We consider spectacular animals and big predators in cities to be interlopers but Guillaume Chapron, a large-carnivore researcher at the Swedish University of Agricultural Sciences, reminds us that, ultimately, it is we who are often the land-grabbers. “It’s not always the predator that comes to the cities, it’s the cities that come to them. We encroach on what was habitat for wildlife, so we are invading the bear’s habitat and building a city where the animals live.”

Urban ecology may be a burgeoning new discipline, but wild animals have always lived in cities. Birds and mammals ranged through the cities of ancient Egypt. These days, post-industrial landscapes are particularly hospitable to wildlife. The wolves that returned to Germany at the turn of the century first made their homes in former military zones still emptied of people, or in open-cast mining sites. Finnish hunters complain that resurgent wolves enjoy space and peace in the border zone with Russia. The demilitarised zone between North and South Korea is similarly rich in wildlife.

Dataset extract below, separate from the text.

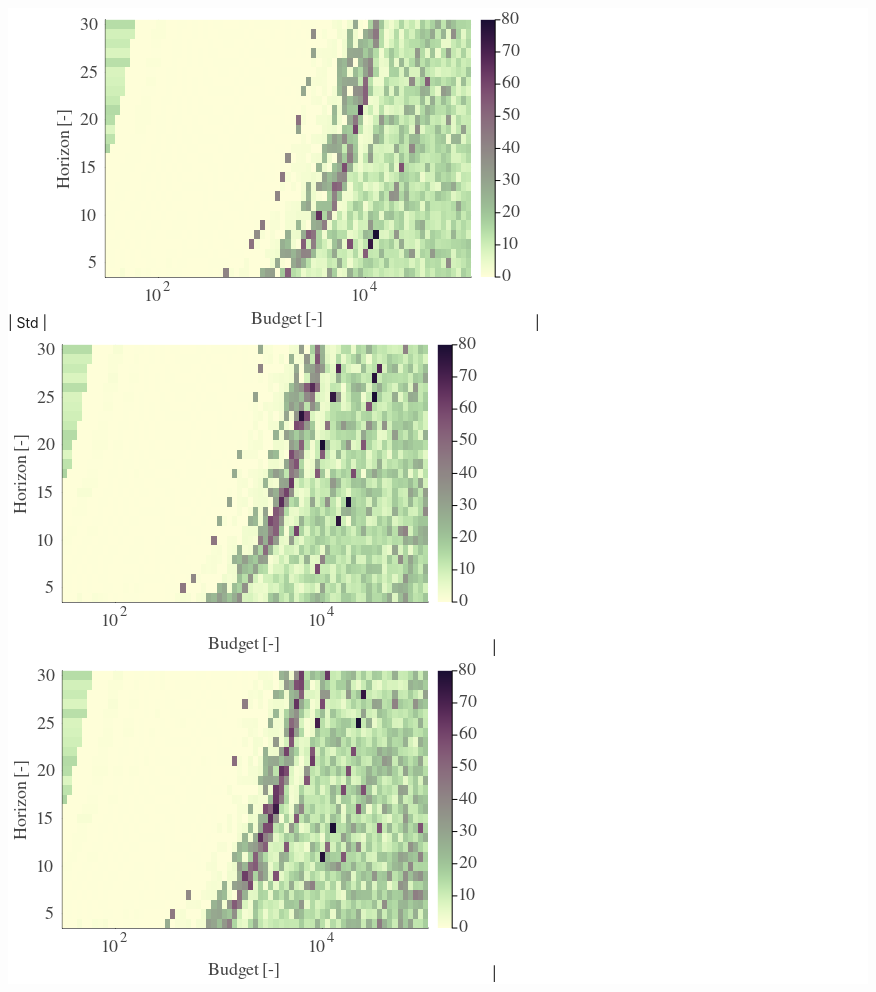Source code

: | Std | ![](fig/sp_W/std_g_0.5_cp_32.png) | ![](fig/sp_W/std_g_0.55_cp_32.png) | ![](fig/sp_W/std_g_0.6_cp_32.png) |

“Why are animals entering cities? It’s because they benefit,” says Chapron. “They can get food, or enjoy a higher survival rate.” In some cities in North America, deer enter to be safe from predators such as wolves in the landscape beyond it. Animals, says Chapron, are adept at interpreting urban landscapes; human movements – like rush hour – are very predictable. Animals such as London’s foxes can share the same space as humans but live on a rather different temporal plane.